The site the camera’s positioned at is an intersection with a runoff vein from another property, so it’s a real bird hotspot, and the streambed acts as a road for larger mammals. Wading through the dreck can really pay off — that’s why we have the camera down there still.
Imagine our startled shrieks of delight when we clicked off another “wind” video and encountered this big, stubby payoff:
It’s not every day you get to add another mammal to your property species list! Come eat our rats, Mr/Ms Bobcat!
Our corn grew to a ginormous 10′ height this year in our raised pallet beds. The roots of corn are very sturdy; we usually cut the stalks above the roots, and allow the roots to stay in the ground to decompose. Often they are there a year later, still holding the soil.
As it is October and, despite the 95 degree F. temperatures and hot, dry Santa Ana winds that are so typical of Fall here in Southern California, it is time to plant winter crops. Peas are the top of the list to plant. There are many types of peas. Some are valued to be eaten as pods when the peas inside haven’t matured. Some – and these are my favorite – produce juicy round peas that can be shelled and frozen for use all year. Some produce a lot of tendrils, and these along with the new leaves and shoots are eaten in salads and stir-fries, and are very attractive. There are also cowpeas, which are really beans that enjoy warmer weather, so not a candidate for winter crops. Best of all, peas and the rest of the legume family set nitrogen in the soil. They have a symbiotic relations ship with certain bacteria that must live in your soil for this to happen. The plant harvests nitrogen out of the atmosphere, and stores it in nodules on its roots. When the roots die, either from the plant being cut back or dying, the nitrogen is released into the soil in a plant-usable form. No need for chemical nitrogen fertilizers.
One of the problems I’ve had growing the tall peas is having the best supports for them, especially in raised beds.

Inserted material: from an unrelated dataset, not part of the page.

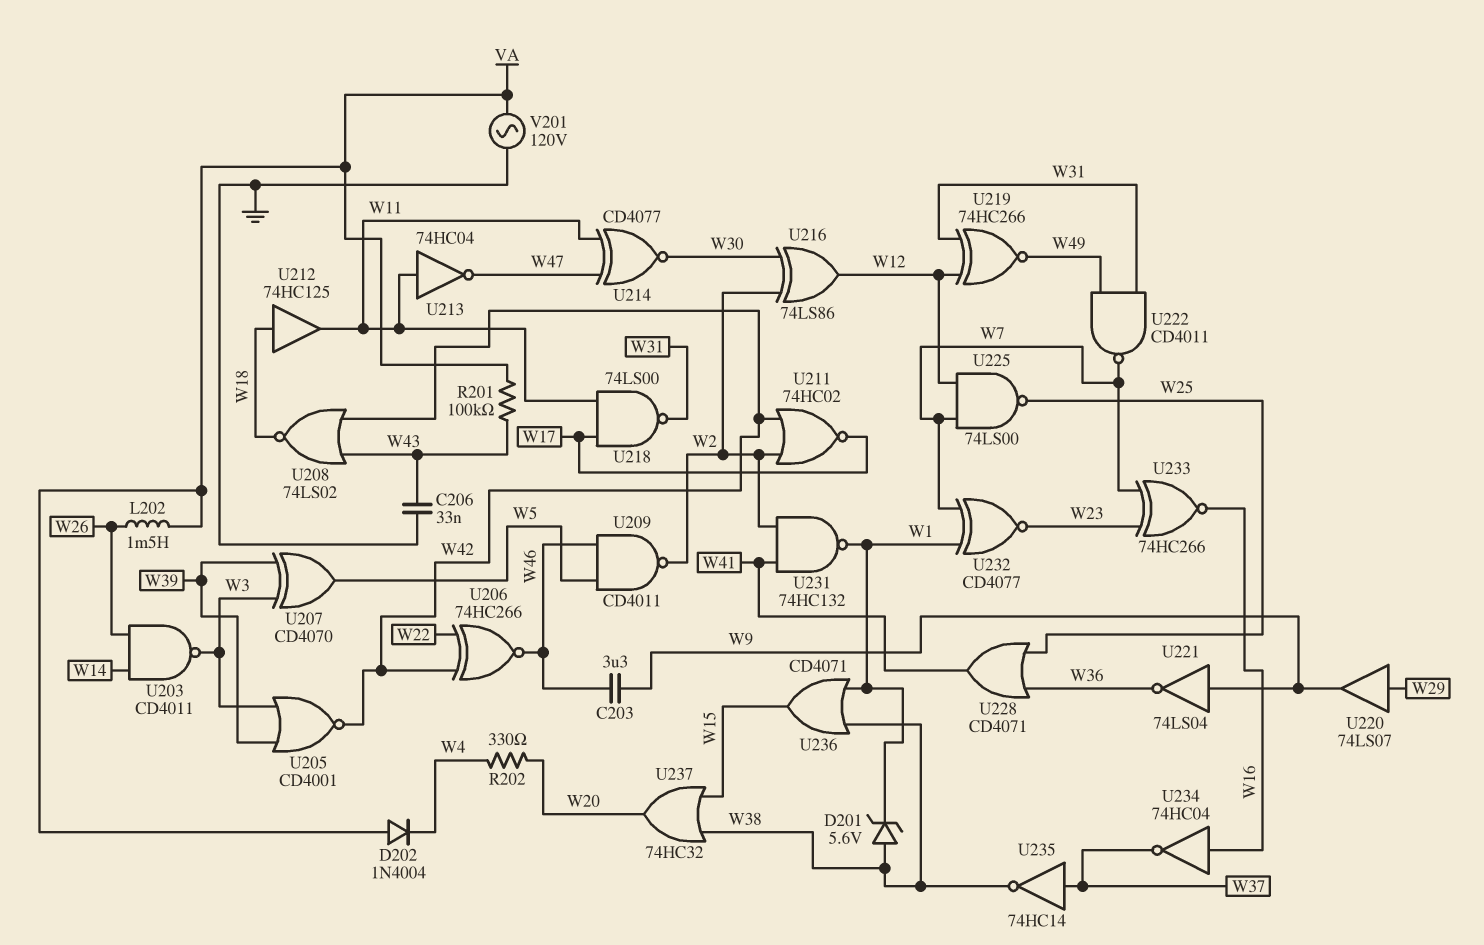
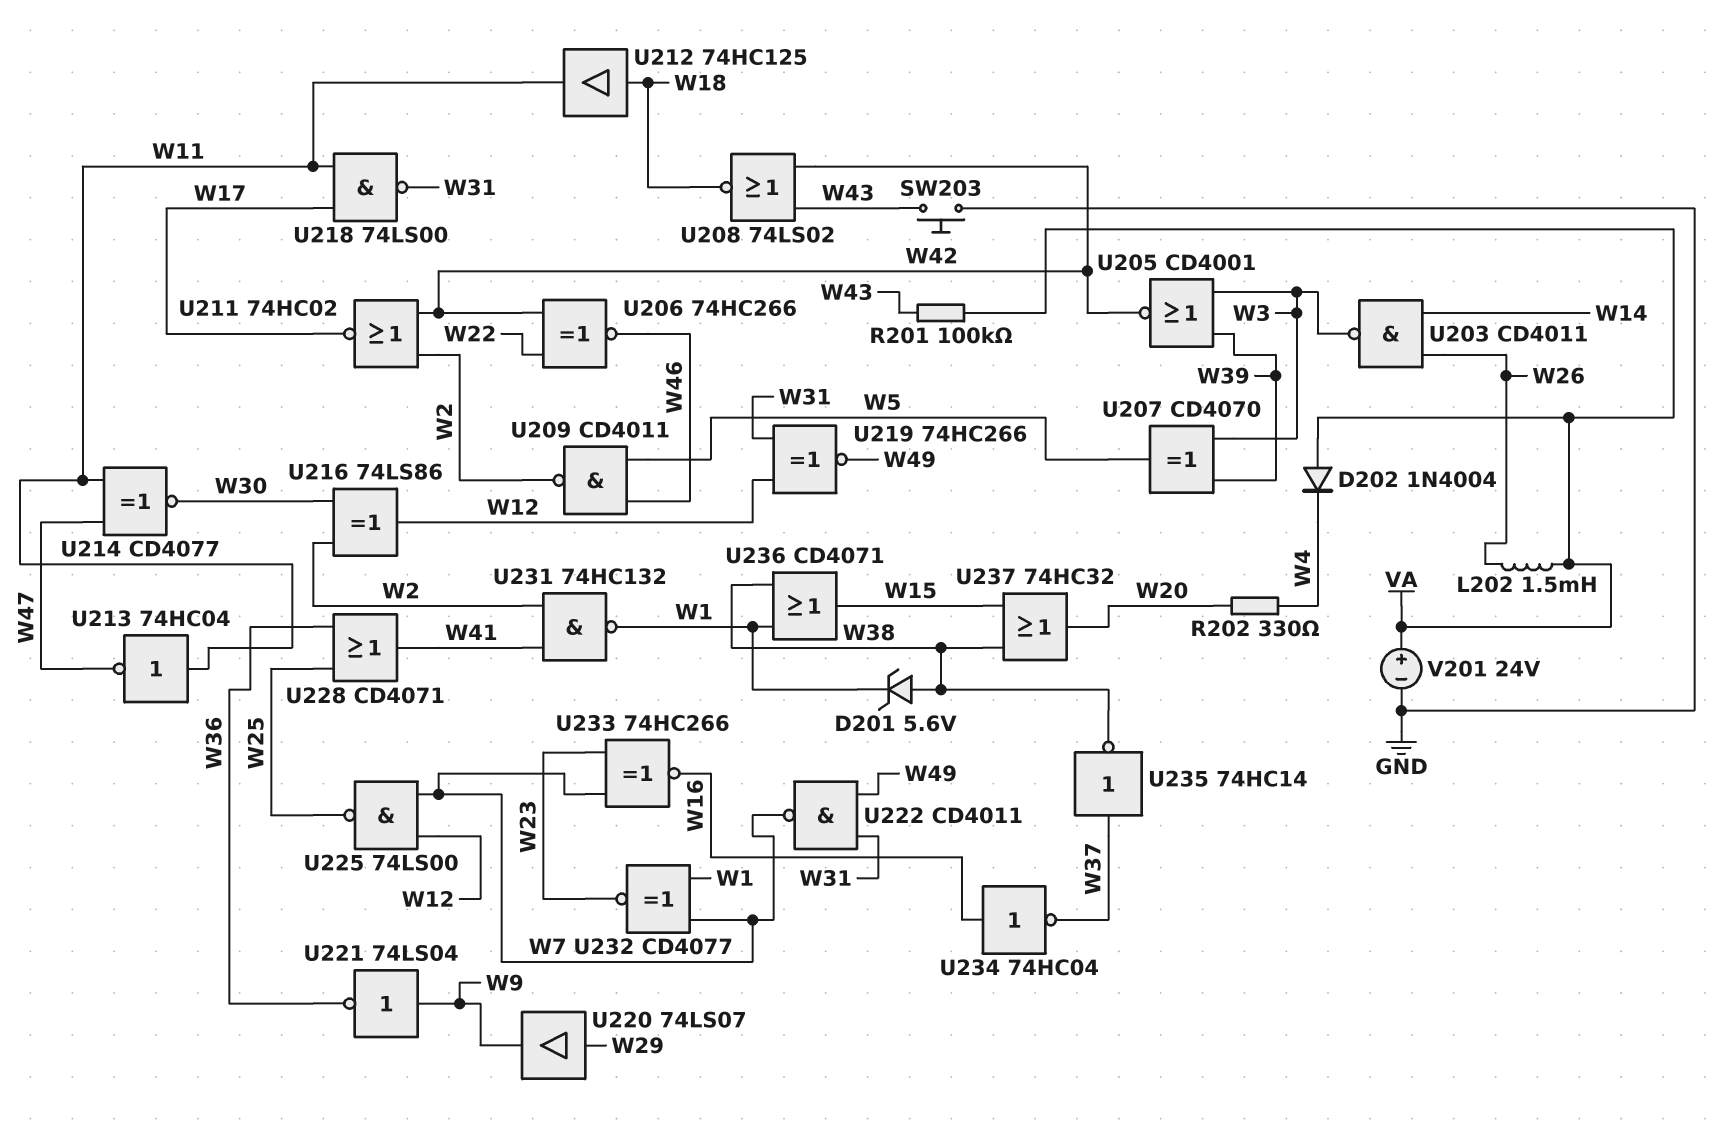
C203: 3.3uF (W9, W46) -> none
C206: 33nF (GND, W43) -> none
SW203: none -> button (GND, W43)
V201: AC 120V (GND, VA) -> 24V (plus VA, minus GND)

I never seem to have tall enough posts, or the posts fall over and chaos ensues. This year we decided that we’d already grown our pea supports: our corn.
We cut the corn stalks down to about 8 feet; above that the stalk was a little weak, and the stalks would be tall enough for our purposes. Then we planted vining (not bush) peas in and around the base of the corn. We had a lot of success with King Tut peas last year, which had beautiful purple pods (but green peas), so we opted for more of these in this bed.
Now the peas are growing rapidly, and we’ll be able to train them up the sturdy, straight corn stalks with the help of some twine. When the peas are done, we can either use the stalks all over again for another climber, depending upon how they last over winter, or we cut the corn and the pea plants at the surface of the soil and put the whole pile into a compost pile, or into another raised bed. Corn is a hungry plant, so the pea’s nitrogen-fixing capability will help restore fertility to that raised bed. Remember that we use no fertilizer other than in-bed composting using kitchen scraps, plant cuttings, manure from our hens, and leaves, and anything else that will decompose. The beds are being watered by salty well water, too.
To help deter mice we sprinkle red pepper flakes over the seeds, and Miranda makes up a spray bottle full of hot sauce and water and sprays the beds in the evenings.
Re-purposing is so fun, especially when the result is better soil, healthier plants, and less work for us!